Kit and Ace started in 2014 and has about 60 stores in the United States, Canada, Britain and Australia. It specialises in clothes made from a machine-washable technical cashmere.
The line, for men and women, is designed for all-day movement, not for a workout.
As you go from running errands to attending an evening event, you waste no time changing outfits.
After breakfast, Mr Wilson walked towards Wooster Street, where he and his real estate guy did a tour of possible new retail locations.
He then went to the Kit and Ace store in Nolita, where the words "Time is Precious" appear in white neon above the checkout counter. He was greeted by his wife of 14 years, Shannon, 42, and J.J., 27, his oldest son from his first marriage. They are the creative forces behind the company.
On Kit and Ace, Mr Wilson said: "A new business is like a baby. It cries, it's puking, it's 24 hours a day and sometimes you don't know why you did it. But you give it a bath and put some powder on it and you can't believe how beautiful it is."

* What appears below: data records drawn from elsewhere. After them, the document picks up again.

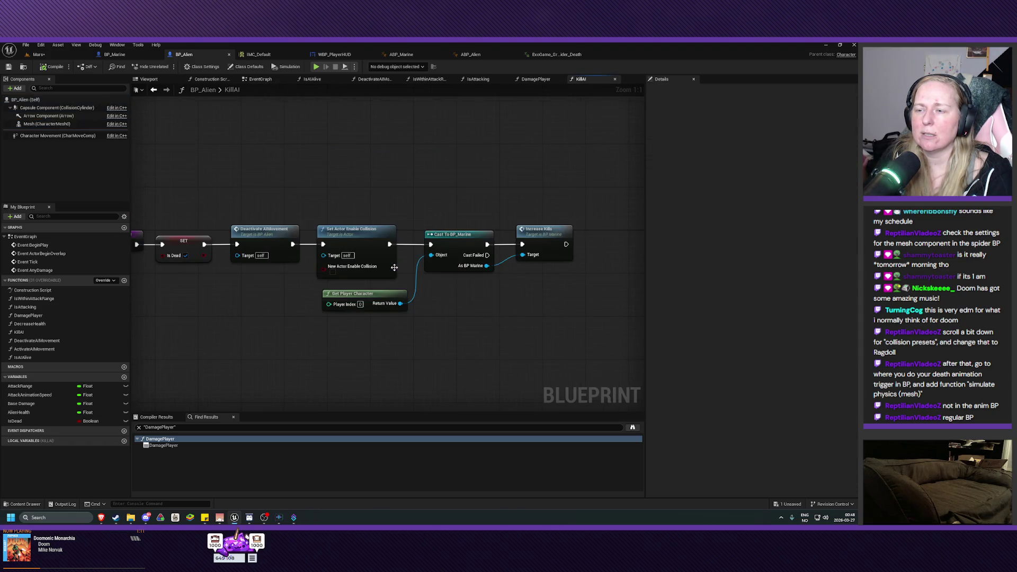
pyautogui.moveTo(508, 318); pyautogui.dragTo(480, 326)
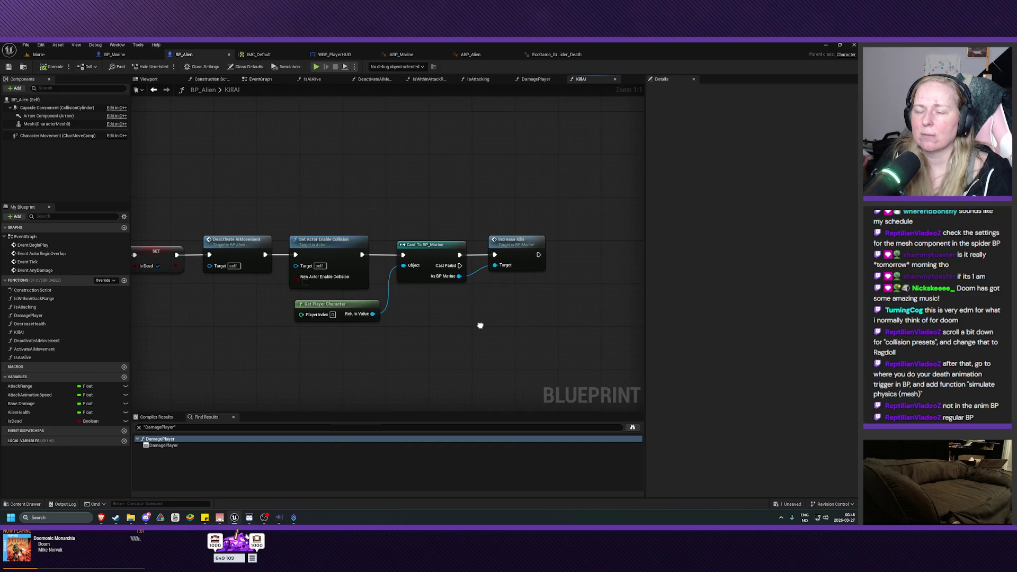
pyautogui.moveTo(264, 272)
pyautogui.mouseDown()
pyautogui.moveTo(345, 320)
pyautogui.moveTo(295, 290)
pyautogui.mouseUp()
pyautogui.rightClick(295, 290)
pyautogui.write('simulate')
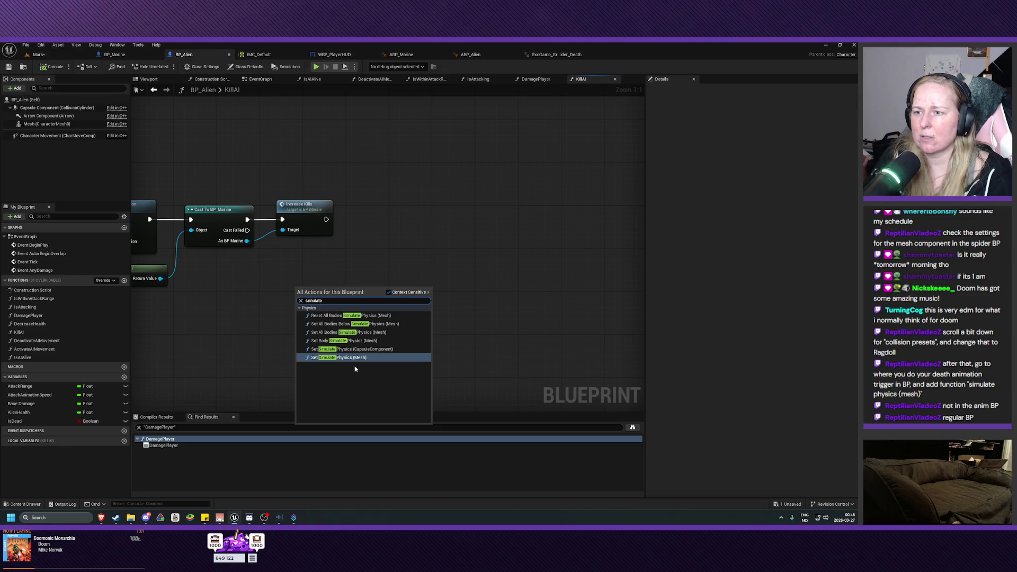
pyautogui.click(344, 358)
pyautogui.scroll(-2, 431, 240)
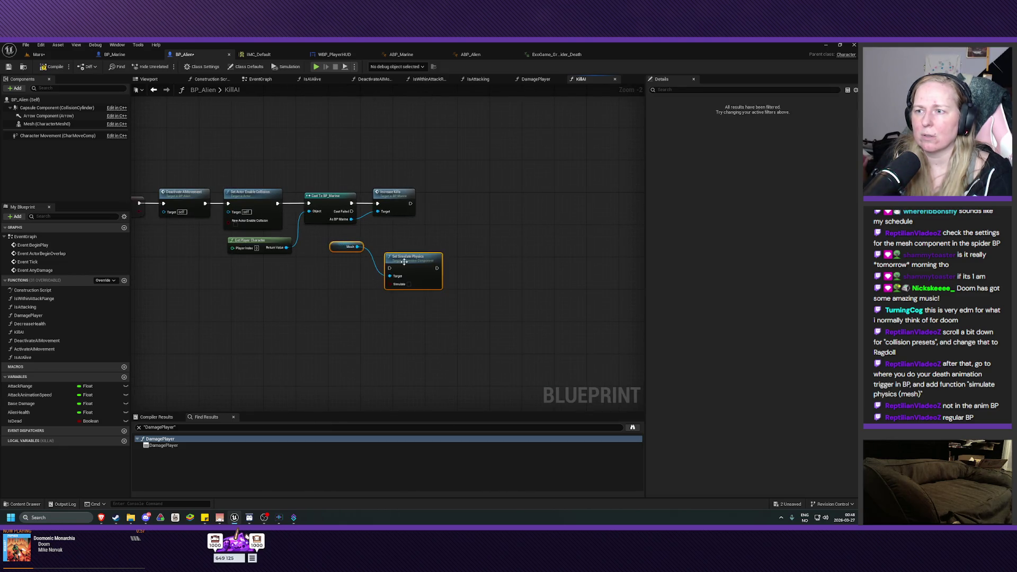
pyautogui.moveTo(404, 262); pyautogui.dragTo(456, 198)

His mobile phone alarm sounded. Three-minute warning. Time to walk to lunch.
On the sidewalk, he broached again the subject of time. "I was a competitive swimmer from the ages of eight to 25," he said. "You have to be right on time. You are so scheduled." When he stopped swimming, he let go of the schedule.
"Then I showed up nowhere on time," he said. "And I realised I had no friends left because no one could rely on me. Then I went to Landmark. It took me three years to bring my integrity back into play."
And what of his integrity in connection with Lululemon, the company in which he still has a large ownership stake (about 14 per cent), but no executive role? Is he saddened by the estrangement?
"Lululemon became a teenager who wanted its own way of doing things," he said. "It turns into a little bit of a pain in the butt, but you love it still. Now it's at university. It wants me to support it, but it doesn't want to acknowledge I'm supporting it."
This arrangement is temporary, he believes. "It will get through university and the child will return to the father."
He continued on the topic of his wayward child, Lululemon, and added: "It has turned from being a woman's company to being a man's company. It didn't follow through on building a pipeline of women. We got a lot of women who were older and they didn't develop women under them. I think they were trying to protect their jobs."
A spokesman for Lululemon declined to comment.
What about the negative reaction to the comments he made about women's bodies and the transparency of the yoga pants?
He said: "I became a scapegoat for a lot of people not doing what they were supposed to do. It was Machiavellian rules, but I didn't know I was playing a game."
And then, finally, "I've been coached not to say the things that I'm saying."
After lunch, J.J. booked an Uber ride. Once inside the car, Mr Wilson checked his mobile phone. "The market is so volatile," he said.
"Any stars?" his wife asked.
"Lululemon, actually," he replied.
"That is really great," she said. "It's very important to us. We follow it. It was where we fell in love."